### Task to carry out:
Gather every line of the entries that includes the word "Kund".

==== Material provided ====

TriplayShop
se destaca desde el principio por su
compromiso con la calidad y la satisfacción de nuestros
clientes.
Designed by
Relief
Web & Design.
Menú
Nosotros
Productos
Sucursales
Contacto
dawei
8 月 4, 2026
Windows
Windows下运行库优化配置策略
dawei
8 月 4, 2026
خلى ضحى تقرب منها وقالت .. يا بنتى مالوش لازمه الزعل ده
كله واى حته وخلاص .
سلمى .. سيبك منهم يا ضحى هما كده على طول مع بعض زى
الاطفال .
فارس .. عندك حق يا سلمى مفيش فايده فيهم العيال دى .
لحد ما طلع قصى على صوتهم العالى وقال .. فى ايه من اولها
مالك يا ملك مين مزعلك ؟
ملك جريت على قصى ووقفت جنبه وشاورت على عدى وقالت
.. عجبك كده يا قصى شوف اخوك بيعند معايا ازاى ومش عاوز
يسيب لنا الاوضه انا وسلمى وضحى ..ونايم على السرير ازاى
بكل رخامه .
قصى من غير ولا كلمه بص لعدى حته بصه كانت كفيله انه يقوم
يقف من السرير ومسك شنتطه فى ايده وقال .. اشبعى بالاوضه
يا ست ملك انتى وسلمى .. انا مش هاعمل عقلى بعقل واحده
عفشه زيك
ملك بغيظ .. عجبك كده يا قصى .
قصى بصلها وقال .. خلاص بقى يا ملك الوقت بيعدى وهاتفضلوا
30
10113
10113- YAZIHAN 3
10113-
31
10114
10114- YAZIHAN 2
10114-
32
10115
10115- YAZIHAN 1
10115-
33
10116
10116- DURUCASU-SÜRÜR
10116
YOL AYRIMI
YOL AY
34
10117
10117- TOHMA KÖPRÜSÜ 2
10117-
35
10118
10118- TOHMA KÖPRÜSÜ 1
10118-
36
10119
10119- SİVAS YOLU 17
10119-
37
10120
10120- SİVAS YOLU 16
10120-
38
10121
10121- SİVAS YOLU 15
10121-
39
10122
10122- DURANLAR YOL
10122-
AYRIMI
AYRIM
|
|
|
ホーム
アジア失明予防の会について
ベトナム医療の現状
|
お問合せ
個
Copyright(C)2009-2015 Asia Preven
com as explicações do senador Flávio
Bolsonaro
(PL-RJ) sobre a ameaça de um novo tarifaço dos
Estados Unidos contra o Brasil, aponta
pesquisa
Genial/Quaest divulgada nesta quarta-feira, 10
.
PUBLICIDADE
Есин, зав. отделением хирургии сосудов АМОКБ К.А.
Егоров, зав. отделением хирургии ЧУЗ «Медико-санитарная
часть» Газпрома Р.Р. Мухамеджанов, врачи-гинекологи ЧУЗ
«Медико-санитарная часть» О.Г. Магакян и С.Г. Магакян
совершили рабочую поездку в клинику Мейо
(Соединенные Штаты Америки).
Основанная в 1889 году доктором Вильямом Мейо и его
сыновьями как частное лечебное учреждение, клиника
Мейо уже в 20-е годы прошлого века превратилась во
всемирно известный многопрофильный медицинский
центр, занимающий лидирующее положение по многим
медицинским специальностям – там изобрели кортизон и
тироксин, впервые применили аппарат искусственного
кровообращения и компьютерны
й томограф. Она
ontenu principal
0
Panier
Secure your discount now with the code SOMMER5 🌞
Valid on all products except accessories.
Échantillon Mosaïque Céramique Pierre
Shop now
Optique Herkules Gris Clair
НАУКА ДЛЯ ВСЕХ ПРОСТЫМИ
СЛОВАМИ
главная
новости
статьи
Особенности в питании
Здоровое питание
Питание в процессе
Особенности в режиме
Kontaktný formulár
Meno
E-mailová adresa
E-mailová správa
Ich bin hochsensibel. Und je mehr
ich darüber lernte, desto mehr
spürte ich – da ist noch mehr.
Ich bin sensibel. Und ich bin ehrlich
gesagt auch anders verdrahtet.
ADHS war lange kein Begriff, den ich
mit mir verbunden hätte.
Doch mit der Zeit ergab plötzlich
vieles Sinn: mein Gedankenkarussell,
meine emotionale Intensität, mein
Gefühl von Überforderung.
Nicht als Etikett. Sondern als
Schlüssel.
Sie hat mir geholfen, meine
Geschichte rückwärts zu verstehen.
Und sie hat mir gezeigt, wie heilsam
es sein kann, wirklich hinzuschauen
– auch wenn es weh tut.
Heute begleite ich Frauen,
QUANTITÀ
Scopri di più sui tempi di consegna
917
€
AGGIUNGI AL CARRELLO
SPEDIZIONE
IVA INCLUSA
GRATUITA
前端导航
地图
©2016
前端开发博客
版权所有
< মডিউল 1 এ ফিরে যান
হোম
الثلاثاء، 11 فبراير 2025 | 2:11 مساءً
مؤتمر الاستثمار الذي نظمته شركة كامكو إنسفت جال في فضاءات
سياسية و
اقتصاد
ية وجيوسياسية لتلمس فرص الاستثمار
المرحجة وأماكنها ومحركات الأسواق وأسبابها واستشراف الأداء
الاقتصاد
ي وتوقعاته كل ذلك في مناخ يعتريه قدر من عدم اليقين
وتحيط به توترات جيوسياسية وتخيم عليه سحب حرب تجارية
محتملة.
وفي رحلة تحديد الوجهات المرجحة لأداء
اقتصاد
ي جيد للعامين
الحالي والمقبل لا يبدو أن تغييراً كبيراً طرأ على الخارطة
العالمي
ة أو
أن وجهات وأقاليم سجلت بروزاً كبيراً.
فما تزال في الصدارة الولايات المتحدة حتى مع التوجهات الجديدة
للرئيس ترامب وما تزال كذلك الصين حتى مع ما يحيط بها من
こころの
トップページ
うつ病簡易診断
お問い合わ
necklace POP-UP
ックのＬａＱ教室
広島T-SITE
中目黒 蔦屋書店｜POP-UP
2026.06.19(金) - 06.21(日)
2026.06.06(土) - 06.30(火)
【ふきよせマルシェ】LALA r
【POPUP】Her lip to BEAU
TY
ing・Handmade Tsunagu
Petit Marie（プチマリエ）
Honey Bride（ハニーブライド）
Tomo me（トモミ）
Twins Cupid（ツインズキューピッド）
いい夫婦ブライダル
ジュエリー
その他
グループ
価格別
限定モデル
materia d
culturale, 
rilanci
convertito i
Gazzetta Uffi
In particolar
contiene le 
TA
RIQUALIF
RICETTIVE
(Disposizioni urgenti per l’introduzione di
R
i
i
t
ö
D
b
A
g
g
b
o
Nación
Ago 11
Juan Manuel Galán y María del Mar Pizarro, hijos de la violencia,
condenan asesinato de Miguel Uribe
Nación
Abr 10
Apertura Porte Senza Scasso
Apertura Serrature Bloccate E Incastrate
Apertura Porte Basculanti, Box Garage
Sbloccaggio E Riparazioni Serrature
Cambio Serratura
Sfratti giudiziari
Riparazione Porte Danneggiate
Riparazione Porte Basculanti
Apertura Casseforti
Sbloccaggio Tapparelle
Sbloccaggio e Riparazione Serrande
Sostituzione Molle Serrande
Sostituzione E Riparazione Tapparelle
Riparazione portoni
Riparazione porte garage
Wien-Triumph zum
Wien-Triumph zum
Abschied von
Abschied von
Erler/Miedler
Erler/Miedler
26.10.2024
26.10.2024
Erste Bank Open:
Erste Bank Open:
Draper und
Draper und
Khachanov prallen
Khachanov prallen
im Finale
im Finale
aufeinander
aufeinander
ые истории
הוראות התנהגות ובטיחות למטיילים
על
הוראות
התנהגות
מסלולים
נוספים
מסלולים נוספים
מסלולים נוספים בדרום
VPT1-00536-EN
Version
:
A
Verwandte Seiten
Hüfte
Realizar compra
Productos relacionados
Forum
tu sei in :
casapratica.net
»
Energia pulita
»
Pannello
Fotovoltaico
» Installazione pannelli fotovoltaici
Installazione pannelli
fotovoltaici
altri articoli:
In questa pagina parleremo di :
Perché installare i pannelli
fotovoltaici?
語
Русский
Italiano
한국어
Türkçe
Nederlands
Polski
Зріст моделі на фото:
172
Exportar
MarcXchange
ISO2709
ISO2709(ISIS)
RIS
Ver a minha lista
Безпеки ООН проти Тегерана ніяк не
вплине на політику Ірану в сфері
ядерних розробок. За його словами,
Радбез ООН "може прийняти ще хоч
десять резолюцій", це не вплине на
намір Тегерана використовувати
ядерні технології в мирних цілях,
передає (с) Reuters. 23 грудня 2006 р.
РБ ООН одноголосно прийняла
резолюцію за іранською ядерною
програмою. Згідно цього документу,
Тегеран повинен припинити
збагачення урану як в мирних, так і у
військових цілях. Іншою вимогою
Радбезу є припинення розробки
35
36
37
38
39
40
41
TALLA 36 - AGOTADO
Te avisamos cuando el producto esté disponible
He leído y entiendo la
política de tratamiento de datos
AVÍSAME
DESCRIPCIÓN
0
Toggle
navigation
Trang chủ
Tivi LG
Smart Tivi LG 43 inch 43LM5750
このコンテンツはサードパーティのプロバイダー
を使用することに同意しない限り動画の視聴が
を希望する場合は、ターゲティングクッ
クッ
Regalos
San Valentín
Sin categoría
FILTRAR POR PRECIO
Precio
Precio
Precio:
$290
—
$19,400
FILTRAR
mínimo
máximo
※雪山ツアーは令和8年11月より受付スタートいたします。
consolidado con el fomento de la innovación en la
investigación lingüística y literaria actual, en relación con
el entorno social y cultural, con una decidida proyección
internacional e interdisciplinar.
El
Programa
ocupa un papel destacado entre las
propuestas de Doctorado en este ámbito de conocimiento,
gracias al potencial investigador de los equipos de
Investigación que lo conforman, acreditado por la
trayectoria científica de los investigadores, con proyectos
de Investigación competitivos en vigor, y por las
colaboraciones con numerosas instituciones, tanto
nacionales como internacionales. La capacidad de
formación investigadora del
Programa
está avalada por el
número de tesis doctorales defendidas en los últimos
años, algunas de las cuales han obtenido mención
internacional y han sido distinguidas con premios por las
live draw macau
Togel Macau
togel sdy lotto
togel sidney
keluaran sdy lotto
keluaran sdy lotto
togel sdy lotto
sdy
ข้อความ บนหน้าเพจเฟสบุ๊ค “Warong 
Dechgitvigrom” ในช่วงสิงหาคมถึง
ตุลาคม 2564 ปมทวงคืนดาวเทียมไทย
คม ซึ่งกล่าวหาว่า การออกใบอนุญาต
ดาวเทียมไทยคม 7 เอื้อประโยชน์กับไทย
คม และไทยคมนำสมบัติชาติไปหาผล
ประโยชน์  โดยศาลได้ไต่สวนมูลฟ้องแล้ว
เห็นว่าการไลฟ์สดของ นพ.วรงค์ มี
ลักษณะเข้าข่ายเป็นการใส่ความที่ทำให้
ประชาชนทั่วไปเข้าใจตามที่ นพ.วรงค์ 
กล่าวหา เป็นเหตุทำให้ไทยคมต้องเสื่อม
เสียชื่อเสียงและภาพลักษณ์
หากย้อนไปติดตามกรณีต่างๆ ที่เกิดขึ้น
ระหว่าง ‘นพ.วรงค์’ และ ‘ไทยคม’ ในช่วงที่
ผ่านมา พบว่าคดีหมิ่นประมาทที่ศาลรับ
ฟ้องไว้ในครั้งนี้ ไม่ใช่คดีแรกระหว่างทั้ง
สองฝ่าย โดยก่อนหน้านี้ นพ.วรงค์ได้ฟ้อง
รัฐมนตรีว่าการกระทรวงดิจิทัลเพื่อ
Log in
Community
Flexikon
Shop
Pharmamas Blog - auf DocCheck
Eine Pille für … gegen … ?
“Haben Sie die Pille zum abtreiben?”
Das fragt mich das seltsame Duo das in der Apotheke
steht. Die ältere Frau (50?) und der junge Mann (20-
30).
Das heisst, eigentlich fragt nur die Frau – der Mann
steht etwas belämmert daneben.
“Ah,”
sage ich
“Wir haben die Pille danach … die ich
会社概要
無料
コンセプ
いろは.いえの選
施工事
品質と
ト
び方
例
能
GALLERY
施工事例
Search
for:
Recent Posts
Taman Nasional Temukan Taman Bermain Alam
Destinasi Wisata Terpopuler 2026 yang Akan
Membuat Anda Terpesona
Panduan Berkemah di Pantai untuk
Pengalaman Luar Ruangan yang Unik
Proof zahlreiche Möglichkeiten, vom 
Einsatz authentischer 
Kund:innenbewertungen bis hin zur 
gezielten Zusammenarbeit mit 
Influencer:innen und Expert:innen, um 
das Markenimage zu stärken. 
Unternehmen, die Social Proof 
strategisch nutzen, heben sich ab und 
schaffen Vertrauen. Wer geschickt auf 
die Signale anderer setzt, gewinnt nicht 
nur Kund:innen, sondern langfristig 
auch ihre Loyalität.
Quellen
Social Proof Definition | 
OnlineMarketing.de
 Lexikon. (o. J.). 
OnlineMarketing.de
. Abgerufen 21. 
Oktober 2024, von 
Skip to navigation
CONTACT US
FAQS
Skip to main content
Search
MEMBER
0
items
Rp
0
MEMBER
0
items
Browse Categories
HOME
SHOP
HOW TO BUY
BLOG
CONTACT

====

### Exercise response:
Kund:innenbewertungen bis hin zur 
nur Kund:innen, sondern langfristig 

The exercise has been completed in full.